→ Given passage:
In the past year, Microsoft has demonstrated a focus on blockchain technology. It previously launched a blockchain developer kit along with its Azure Blockchain Workbench. Just last week, ahead of its Build developer conference, Microsoft announced the launch of Azure Blockchain Services, a “fully managed service that allows for the formation, management, and governance of consortium blockchain networks” which are “meant to help businesses build applications on top of blockchain technology,” according to TechCrunch.
This new offering will save companies both time and money. “Many developers don’t yet know how to write code for blockchain,” said the general manager for industries and blockchain at Microsoft Azure, Matt Kerner. And The Wall Street Journal adds that “The cost to build a test blockchain application could fall to tens of thousands of dollars from hundreds of thousands.”
To kick things off, JPMorgan Chase is “tapping Microsoft Corp.’s cloud-based services to boost its blockchain platform (Quorum), aiming to make it easier, faster and cheaper for companies to build and deploy blockchain applications,” reports WSJ.

→ Given records:
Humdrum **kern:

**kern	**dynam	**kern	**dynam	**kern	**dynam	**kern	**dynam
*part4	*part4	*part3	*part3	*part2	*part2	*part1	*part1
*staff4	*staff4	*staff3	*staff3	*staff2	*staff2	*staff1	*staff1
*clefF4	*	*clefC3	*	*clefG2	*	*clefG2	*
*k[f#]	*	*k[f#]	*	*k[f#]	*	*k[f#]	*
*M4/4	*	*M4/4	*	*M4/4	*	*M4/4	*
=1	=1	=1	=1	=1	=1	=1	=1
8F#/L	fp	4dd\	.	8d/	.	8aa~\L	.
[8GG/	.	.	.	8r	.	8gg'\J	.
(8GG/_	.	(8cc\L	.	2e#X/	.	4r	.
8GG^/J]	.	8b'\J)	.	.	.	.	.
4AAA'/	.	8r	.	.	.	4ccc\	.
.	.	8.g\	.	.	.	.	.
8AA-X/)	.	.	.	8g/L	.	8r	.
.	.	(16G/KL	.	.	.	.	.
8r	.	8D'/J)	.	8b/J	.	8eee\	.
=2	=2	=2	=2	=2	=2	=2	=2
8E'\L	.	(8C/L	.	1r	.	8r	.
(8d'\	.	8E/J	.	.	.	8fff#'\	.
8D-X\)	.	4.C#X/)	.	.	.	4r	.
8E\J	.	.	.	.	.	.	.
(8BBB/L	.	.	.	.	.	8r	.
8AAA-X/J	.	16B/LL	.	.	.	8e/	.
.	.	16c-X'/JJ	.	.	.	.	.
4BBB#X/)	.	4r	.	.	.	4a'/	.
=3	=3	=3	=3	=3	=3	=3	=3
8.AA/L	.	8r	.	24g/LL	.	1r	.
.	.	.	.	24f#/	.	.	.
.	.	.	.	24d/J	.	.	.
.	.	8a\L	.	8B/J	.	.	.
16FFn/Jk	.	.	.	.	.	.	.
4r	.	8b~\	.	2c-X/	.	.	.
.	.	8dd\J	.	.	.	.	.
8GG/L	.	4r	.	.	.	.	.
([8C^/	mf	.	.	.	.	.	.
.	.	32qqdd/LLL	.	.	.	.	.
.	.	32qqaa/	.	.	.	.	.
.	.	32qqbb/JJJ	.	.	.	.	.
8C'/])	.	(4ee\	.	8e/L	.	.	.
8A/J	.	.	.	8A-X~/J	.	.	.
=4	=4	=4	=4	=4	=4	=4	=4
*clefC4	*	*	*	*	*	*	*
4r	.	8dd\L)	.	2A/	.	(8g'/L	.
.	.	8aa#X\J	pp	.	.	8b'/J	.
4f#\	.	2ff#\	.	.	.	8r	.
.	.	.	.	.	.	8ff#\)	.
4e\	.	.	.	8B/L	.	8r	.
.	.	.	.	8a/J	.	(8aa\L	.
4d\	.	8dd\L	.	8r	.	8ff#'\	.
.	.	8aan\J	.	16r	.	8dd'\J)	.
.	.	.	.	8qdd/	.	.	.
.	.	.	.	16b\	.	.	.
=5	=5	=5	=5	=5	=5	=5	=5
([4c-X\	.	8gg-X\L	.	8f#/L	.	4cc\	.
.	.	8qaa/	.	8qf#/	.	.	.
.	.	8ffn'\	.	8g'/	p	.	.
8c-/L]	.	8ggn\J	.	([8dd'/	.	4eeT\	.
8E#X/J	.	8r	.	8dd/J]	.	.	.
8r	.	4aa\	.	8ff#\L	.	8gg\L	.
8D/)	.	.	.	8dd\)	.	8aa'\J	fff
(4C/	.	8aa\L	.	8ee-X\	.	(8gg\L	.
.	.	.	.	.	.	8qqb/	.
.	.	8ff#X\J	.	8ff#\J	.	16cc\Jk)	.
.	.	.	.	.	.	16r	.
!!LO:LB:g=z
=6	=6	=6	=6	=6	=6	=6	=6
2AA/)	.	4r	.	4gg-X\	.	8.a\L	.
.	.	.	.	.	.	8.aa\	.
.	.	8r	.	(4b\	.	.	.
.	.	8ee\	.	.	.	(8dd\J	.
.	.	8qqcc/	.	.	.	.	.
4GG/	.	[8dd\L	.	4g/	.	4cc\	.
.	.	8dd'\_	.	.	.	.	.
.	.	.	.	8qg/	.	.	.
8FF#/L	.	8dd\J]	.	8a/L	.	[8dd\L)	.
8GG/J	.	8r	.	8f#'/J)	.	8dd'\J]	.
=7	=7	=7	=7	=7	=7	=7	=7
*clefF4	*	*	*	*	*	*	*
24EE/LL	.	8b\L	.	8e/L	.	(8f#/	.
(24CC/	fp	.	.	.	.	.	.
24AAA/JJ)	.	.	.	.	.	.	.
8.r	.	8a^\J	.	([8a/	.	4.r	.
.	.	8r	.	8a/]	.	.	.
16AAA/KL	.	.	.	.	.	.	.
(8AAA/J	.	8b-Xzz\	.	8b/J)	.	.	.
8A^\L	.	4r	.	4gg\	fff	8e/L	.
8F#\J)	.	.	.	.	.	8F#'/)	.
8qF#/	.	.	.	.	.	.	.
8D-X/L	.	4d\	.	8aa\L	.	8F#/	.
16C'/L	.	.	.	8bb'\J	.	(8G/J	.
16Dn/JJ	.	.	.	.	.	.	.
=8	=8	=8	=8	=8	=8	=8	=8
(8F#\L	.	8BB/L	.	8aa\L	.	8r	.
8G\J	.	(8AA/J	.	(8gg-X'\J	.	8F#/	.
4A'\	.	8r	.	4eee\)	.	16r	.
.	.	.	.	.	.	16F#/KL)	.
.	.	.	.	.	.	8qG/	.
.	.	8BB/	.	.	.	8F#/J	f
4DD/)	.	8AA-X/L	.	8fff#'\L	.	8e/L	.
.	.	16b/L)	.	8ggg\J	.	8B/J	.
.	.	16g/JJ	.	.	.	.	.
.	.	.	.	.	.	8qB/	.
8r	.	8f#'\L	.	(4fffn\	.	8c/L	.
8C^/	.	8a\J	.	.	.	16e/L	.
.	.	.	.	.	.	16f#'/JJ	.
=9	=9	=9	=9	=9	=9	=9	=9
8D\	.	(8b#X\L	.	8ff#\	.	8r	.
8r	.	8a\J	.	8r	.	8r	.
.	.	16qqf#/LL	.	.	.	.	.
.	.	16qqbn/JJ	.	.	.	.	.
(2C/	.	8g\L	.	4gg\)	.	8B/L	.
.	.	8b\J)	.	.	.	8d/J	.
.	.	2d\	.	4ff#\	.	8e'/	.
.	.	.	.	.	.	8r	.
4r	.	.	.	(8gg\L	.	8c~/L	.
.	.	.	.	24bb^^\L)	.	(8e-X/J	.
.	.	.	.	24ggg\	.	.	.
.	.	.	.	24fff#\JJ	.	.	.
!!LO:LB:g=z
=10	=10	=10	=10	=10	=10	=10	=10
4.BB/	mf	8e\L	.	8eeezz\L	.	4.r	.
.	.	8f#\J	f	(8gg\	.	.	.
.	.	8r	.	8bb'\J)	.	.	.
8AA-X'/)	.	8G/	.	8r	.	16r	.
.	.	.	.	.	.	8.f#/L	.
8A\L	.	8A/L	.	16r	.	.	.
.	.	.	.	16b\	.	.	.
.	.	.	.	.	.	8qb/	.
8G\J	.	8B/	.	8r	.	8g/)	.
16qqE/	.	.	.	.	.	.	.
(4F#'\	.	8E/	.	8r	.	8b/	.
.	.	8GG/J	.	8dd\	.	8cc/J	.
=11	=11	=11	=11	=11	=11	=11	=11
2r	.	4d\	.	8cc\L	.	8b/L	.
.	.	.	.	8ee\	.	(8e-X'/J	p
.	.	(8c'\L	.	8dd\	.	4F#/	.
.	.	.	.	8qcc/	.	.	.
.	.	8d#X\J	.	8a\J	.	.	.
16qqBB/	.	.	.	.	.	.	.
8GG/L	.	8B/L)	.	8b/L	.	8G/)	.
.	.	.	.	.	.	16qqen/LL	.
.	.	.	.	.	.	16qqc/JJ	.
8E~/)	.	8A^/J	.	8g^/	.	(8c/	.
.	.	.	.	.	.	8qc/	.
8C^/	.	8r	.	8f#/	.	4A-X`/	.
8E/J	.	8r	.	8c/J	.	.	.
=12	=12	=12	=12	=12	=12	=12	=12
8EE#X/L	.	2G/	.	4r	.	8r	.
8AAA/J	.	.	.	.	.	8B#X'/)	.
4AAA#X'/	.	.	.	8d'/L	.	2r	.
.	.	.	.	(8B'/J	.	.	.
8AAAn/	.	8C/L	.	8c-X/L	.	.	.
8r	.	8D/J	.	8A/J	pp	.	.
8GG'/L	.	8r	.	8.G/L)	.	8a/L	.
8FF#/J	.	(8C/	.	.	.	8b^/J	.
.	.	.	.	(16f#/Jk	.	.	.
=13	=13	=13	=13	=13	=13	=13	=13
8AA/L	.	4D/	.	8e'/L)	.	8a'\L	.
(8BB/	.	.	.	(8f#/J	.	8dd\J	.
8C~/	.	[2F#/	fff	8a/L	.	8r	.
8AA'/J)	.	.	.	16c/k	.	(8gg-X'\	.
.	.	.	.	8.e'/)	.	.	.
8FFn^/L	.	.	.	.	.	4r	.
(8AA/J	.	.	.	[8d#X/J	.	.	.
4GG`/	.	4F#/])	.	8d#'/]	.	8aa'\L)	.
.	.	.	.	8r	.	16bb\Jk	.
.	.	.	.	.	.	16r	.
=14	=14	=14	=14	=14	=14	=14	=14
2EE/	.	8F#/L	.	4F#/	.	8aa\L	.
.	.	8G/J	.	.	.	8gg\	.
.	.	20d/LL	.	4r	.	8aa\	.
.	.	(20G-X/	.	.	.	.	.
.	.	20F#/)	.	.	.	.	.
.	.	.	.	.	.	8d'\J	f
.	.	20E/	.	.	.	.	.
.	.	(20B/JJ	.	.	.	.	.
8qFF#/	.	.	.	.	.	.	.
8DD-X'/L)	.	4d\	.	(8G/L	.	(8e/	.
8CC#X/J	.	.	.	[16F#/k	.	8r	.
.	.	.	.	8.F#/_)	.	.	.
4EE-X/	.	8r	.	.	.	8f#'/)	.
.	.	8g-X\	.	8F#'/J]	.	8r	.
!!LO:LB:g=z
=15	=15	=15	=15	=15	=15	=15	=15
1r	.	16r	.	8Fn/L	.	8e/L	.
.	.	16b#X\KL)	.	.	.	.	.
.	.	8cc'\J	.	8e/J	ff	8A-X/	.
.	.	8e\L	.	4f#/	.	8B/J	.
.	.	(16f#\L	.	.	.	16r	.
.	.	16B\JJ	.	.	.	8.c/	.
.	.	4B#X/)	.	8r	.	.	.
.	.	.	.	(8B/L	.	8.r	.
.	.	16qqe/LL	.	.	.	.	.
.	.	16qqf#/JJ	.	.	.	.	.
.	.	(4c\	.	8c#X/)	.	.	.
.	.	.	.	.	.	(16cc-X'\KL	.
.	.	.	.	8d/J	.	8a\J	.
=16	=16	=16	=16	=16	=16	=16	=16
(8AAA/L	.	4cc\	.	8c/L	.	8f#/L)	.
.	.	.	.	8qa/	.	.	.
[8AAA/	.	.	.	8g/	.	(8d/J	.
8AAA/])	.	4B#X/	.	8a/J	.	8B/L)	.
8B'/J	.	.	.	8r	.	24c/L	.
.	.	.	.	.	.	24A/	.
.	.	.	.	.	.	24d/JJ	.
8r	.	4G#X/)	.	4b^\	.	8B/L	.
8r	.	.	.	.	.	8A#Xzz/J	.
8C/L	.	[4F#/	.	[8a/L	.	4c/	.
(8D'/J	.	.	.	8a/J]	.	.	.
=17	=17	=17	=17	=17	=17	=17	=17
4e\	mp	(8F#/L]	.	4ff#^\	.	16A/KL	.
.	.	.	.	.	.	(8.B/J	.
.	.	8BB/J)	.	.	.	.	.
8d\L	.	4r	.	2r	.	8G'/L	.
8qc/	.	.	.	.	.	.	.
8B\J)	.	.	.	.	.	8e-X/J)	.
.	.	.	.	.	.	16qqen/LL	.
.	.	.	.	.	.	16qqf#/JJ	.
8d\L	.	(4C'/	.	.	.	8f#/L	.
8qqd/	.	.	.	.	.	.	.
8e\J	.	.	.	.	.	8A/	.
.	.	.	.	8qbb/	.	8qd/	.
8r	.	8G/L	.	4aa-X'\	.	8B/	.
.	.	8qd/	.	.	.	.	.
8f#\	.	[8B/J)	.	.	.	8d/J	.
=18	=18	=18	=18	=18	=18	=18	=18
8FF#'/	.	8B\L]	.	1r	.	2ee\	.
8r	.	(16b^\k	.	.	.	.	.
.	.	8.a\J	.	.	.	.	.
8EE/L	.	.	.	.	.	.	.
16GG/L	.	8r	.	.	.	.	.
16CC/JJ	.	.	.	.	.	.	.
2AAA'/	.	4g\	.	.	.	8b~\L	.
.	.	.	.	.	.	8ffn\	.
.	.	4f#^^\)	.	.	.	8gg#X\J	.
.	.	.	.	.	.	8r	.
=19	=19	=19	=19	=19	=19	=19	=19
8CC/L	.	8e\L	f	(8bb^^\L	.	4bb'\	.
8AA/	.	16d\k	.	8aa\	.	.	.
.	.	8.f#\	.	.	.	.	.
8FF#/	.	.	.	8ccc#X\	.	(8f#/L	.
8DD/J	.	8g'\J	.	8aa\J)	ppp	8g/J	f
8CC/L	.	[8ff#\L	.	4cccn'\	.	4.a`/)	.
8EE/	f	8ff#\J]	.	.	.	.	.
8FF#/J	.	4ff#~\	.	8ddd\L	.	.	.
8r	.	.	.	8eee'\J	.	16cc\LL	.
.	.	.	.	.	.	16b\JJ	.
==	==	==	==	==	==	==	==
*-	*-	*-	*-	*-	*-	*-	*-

→ Exercise aim: Continue the article on Microsoft's Azure Blockchain Service, starting after its last sentence.

→ Output of the exercise:
Through Quorum, companies will be able to launch blockchain applications quickly and without needing as much expertise as formerly required, according to JPMorgan head of blockchain initiatives Umar Farooq.
Through this partnership, and through the simplification of processes via Microsoft’s services, JPMorgan expects enhanced used of blockchain, largely due to the fact that it would otherwise require a higher degree of involvement from IT teams and/or blockchain experts, according to Farooq.
For Microsoft, launching with Quorum is equally beneficial. “Because it’s built on the popular Ethereum protocol, which has the world’s largest blockchain developer community, Quorum is a natural choice. It integrates with a rich set of open-source tools while also supporting confidential transactions — something our enterprise customers require,” wrote Azure CTO Mark Russinovich in an announcement, reported by TechCrunch.